Remember, if you will, the legends, myths, and faerie tales you have heard, the ones with magic in them — the Irish ones, if you know them, otherwise any will do. Then imagine that those tales were true. Imagine that magic and fantastical beings coexisted with humans in the medieval history from textbooks. That is the world of The Last Days of Magic.
In the fourteenth century, magical creatures had been driven from much of Europe. There was one holdout, one last fully magical land, Ireland, controlled by a coalition of Celts and faeries. These were not the shy, diminutive faeries of today’s children’s books, they were elegant, powerful, and passionate — they even married and bore children with the Celts, when they weren’t fighting them.
The treaty between the races gave the Celts dominion over most of the surface while the Sidhe manifested a parallel, hidden land for themselves called the Middle Kingdom, accessed by magical doorways. One exception was the Skeaghshee, a clan of Sidhe who retained the trees they occupied. An uneasy peace was maintained by the Morrígna, a goddess with three female aspects, much as the Christian God had three male aspects— the Father, the Son, and the Holy Ghost. The Morrígna’s aspects were Anann, who remained in the spirit realm as the source of power to the other two, and a set of twin girls who were periodically reborn into the human realm during times of great trouble: the sage Anya and the warrior Aisling.
This story line was sourced from the rich bounty of Celtic mythology. Of the many origin myths of the Sidhe, the one used traces their bloodline to the first age of the world when randy angels sneaked out of heaven to procreate with daughters of Eve, producing magical hybrid offspring called the Nephilim. Stories of the Nephilim were drawn from ancient and current Bibles, and from the Dead Sea Scrolls.
In medieval Europe, France was ruled by the High Coven, dark witches who lusted after the Sidhe’s knowledge of magic.
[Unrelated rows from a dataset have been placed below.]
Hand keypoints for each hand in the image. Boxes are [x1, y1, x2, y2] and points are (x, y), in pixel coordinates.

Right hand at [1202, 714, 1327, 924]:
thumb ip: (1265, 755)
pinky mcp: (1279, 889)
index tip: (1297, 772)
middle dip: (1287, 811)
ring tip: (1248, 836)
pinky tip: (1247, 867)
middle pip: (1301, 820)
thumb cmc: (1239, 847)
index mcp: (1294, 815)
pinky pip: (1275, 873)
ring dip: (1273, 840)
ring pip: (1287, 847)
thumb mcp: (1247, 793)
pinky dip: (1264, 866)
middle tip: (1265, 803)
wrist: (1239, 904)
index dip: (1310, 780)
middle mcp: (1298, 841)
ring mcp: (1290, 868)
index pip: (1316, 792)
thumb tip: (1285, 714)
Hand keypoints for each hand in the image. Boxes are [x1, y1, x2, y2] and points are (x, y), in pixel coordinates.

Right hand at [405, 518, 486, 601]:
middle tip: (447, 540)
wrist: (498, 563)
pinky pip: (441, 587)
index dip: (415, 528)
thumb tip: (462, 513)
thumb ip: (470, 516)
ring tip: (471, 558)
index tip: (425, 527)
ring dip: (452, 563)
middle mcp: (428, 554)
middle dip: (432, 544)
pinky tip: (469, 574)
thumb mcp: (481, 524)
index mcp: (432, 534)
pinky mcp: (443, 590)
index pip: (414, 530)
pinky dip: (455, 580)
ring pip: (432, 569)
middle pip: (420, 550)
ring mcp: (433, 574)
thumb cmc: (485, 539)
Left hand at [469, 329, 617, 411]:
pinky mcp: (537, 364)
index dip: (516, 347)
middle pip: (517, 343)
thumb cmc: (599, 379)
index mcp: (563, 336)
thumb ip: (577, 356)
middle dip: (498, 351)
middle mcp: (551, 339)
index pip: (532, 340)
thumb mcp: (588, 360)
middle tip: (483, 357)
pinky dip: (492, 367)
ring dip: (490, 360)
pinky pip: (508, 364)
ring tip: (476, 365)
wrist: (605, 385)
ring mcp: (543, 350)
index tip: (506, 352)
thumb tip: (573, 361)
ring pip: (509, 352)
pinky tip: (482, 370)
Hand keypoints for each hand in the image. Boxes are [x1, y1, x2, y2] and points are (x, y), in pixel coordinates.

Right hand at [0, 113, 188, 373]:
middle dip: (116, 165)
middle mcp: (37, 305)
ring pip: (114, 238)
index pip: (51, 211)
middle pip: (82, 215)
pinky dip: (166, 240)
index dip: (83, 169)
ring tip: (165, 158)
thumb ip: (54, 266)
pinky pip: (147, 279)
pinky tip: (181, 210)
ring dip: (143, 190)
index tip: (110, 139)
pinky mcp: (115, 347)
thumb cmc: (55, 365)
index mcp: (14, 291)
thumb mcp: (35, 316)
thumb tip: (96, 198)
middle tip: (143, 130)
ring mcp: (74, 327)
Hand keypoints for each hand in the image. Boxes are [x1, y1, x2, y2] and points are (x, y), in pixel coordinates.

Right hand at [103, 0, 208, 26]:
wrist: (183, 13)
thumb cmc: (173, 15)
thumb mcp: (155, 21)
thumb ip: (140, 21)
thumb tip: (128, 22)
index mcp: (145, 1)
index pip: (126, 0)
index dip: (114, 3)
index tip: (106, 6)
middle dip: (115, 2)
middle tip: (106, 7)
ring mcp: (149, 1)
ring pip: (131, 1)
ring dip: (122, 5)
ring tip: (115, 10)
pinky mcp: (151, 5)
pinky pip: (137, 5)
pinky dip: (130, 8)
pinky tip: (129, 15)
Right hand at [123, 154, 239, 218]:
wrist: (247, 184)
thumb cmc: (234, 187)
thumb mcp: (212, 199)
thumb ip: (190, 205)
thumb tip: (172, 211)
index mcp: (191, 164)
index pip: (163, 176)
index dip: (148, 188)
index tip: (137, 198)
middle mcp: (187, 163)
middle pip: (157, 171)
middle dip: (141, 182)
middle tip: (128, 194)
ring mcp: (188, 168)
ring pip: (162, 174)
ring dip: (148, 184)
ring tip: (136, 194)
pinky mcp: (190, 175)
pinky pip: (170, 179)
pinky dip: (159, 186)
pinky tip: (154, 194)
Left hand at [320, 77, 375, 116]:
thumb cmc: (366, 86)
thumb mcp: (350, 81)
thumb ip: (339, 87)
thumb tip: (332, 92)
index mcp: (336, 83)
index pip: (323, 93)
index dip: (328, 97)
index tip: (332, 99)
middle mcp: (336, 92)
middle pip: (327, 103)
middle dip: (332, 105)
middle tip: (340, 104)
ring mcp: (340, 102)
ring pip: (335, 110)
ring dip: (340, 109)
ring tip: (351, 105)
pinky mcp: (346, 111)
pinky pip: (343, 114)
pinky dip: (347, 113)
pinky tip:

Most of the French witches in the novel were based on accounts of real women tried or accused of witchcraft, some of whom were burned at the stake.
The Roman Church sought to drive all magic from Ireland and the rest of the world, except that practiced by their holy sorcerers, exorcists. The novel’s league of exorcists was crafted from the lore of King Solomon who used a magic ring to control demons, and the church’s history of embracing exorcism.
All enchantments required energy to function. Ardor, the natural energy that was used to create the world and every living being, lingered in Ireland where it could be used by magical beings and by humans with the requisite training and aptitude. In France, the High Coven resorted to powering spells by stealing energy from within bodies, killing their victims. Exorcists used relics and words of power from angelic grimoires, magical books, forces that were not intended for extended use by humans.
The world of The Last Days of Magic was assembled from old stories as much as it was invented – not only faded legends, biblical myths, and faerie tales, but also accounts found in history books.